As of 2017 Abbott Laboratories shares are mainly held by institutional investors (The Vanguard Group, BlackRock, State Street Corporation and others).
In March 2003, British company Cambridge Antibody Technology (CAT) stated its wish to "initiate discussions regarding the applicability of the royalty offset provisions for Humira" (Adalimumab) with Abbott Laboratories in the High Court of London. In December 2004, the judgment ruled for CAT.
Abbott was required to pay CAT US$255 million, some of which was to be passed to its partners in development. Of this sum, the Medical Research Council (United Kingdom) (MRC) received US$191M, and in addition, Abbott was asked to pay the MRC a further US$7.5M over five years from 2006, providing that Humira remains on the market.

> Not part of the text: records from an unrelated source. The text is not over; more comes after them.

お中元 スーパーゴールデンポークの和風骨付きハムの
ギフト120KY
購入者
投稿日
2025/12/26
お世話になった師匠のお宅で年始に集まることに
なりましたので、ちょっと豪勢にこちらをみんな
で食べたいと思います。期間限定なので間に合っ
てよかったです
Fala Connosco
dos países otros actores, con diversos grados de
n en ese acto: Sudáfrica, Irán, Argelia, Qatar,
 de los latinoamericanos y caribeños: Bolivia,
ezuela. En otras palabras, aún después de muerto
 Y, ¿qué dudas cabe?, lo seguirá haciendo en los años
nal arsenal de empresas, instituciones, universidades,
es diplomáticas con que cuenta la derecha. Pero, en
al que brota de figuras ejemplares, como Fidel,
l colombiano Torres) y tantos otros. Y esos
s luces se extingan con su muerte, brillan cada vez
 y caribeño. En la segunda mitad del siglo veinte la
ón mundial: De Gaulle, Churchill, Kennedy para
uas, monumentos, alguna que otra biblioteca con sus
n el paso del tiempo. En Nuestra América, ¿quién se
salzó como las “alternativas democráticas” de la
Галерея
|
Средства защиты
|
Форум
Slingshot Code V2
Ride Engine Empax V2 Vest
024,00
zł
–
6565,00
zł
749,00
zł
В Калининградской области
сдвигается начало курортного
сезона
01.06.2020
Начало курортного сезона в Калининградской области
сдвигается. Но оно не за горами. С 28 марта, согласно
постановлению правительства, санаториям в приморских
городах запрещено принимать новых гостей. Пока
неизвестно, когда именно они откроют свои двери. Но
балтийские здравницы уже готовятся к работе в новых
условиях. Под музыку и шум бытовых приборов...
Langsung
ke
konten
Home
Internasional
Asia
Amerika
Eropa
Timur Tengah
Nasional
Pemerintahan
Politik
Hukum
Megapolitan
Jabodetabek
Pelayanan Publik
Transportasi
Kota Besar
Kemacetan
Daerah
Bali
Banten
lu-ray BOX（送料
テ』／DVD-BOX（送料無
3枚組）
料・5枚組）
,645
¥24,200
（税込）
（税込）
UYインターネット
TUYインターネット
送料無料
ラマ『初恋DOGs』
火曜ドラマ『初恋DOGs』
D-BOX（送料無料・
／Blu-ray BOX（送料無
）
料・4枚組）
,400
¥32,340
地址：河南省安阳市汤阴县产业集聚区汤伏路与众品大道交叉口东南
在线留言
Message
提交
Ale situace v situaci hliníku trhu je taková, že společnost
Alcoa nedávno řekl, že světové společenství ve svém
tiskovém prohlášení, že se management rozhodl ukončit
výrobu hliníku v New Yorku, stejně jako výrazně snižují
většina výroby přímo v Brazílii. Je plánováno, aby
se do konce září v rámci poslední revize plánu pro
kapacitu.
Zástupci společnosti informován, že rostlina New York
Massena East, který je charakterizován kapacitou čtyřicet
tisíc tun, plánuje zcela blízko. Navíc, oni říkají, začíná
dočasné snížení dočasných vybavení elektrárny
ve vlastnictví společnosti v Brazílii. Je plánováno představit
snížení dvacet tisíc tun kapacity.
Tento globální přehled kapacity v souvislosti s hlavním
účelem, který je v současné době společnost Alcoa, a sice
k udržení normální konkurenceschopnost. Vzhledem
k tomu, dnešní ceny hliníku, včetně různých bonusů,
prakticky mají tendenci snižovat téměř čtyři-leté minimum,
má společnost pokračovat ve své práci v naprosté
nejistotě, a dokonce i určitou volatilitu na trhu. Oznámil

On October 2, 2012, the company was charged with a $500 million fine and $198.5 million forfeiture for illegal marketing, and in a plea agreement was assessed the second-largest criminal fine in U.S. history for a drug company. U.S. District Court Judge Samuel G Wilson of the Western District of Virginia imposed it given Abbott's guilty plea related to its unlawful promotion of Depakote for uses not approved by the FDA. Abbott had advertised Depakote to be used to control behavioral disturbances for patients with dementia and schizophrenia, without FDA approval. In addition, Abbott marketed Depakote for other psychiatric conditions in adults, including depression, anxiety, obsessive-compulsive disorder, post-traumatic stress disorder, alcohol and drug withdrawal and psychiatric conditions in children, including conduct disorders, attention deficit disorder and autism. The court also ordered Abbott to a five-year term of probation and court supervision. Shareholders then brought derivative suits against the company directors for breach of fiduciary duty The parties reached a negotiated settlement in which Abbott agreed to beef up its internal controls and paid the plaintiffs' attorney fees.
Since 2015 Abbott is the title sponsor of the World Marathon Majors.